Like Loupy, cookbook author Hetty Lui McKinnon only started using the ingredient recently. “During the pandemic, I picked up a bottle,” she tells me. “I basically started relying on it because, you know, there was just such a food insecurity. We didn’t know when we were going to get fresh food.” McKinnon, who uses Burlap & Barrel’s Purple Stripe Garlic Powder in salad dressings, marinades, and for seasoning roasted vegetables, thinks the ingredient has been misunderstood. “Perhaps there’s this kind of snobbiness towards using something that’s powdered,” she says. “But I think once you experiment with it, you see the nuances of the product.”

In 2018, the market size of dehydrated garlic was valued at $2.3 billion. In 2020, it climbed to $2.49 billion and is expected to reach $2.93 billion by 2025. Pandemic cooking and the need for shelf-stable ingredients, along with the rise of single-origin spice companies, may have played a role in garlic powder’s surge in popularity. It’s also possible that the rise of TikTok and Instagram Reels—which have flooded the internet with achievable meal-prepping and cooking videos—have encouraged home cooks to embrace the once spurned ingredient.
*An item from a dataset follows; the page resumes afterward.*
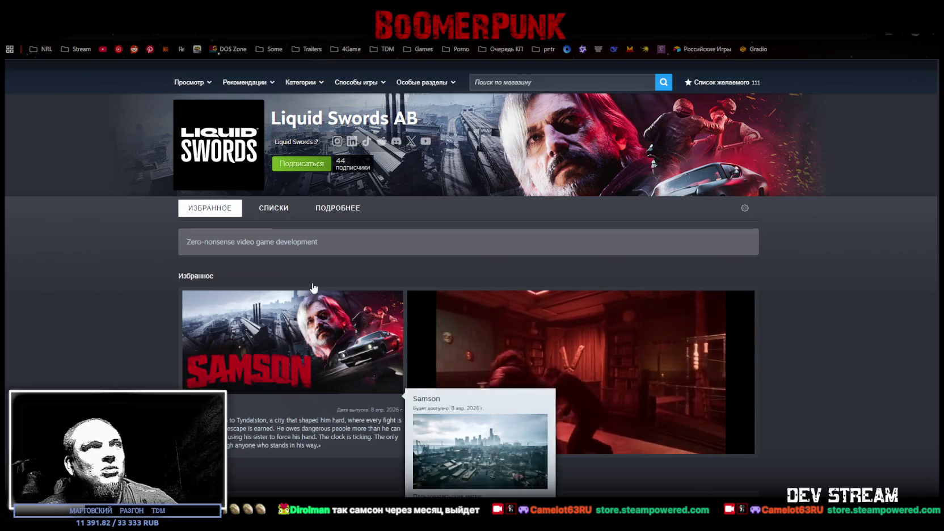
click(276, 209)
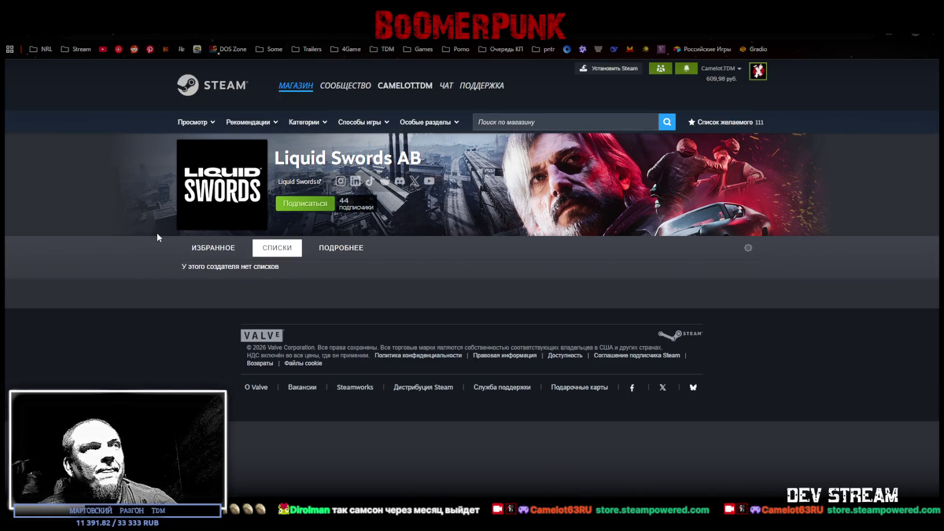
click(338, 253)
On those platforms, users can be seen cooking with garlic powder and even going so far as to make it themselves.

Emily Mariko, who has 12.1 million followers on TikTok, can be seen sprinkling garlic powder on her sheet-pan chicken breasts, fish, and pork hash, among many other meals. Brown regularly lauds the power of garlic powder on TikTok. Hajar Larbah often shares recipes that call for garlic powder with her 4.2 million followers; her video recreating Chick-fil-A’s special sauce—involving, yes, garlic powder—has 3.5 million views alone.
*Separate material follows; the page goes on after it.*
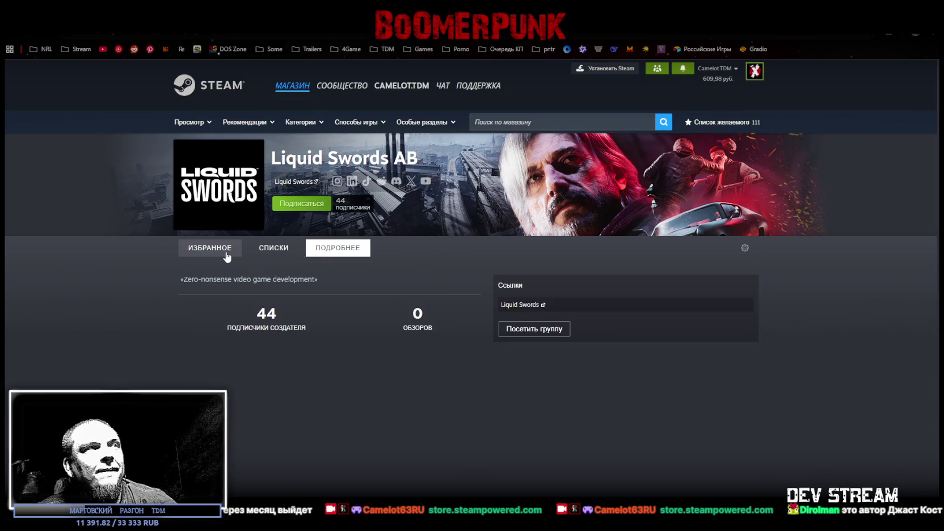
click(226, 254)
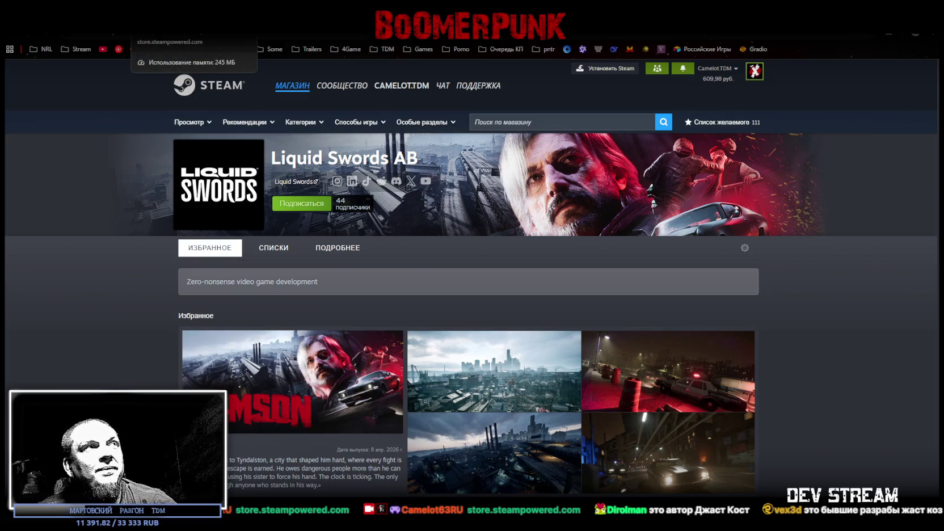
click(187, 28)
scroll(509, 280, down, 10)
These videos may change minds about the pantry staple. “There definitely is sort of an aspect of human nature of like, once you see someone else do something, it sort of gives you permission to then do it yourself,” says Hutcherson. “I think a lot of that has happened with TikTok and other social media platforms.”

Asked what she would tell someone hesitant to try garlic powder, Loupy pauses. “I would just tell them to give it a chance. It’s come a long way.”

If you’re looking for something to provide your meals with additional umami or simply want to streamline your weeknight cooking, swap out your old jar of garlic powder for a fresh one and taste the difference. Shake that garlic powder straight onto popcorn, into your salad dressings, and your mashed potatoes. It will taste milder and rounder than that freshly grated clove, but that’s not always a bad thing.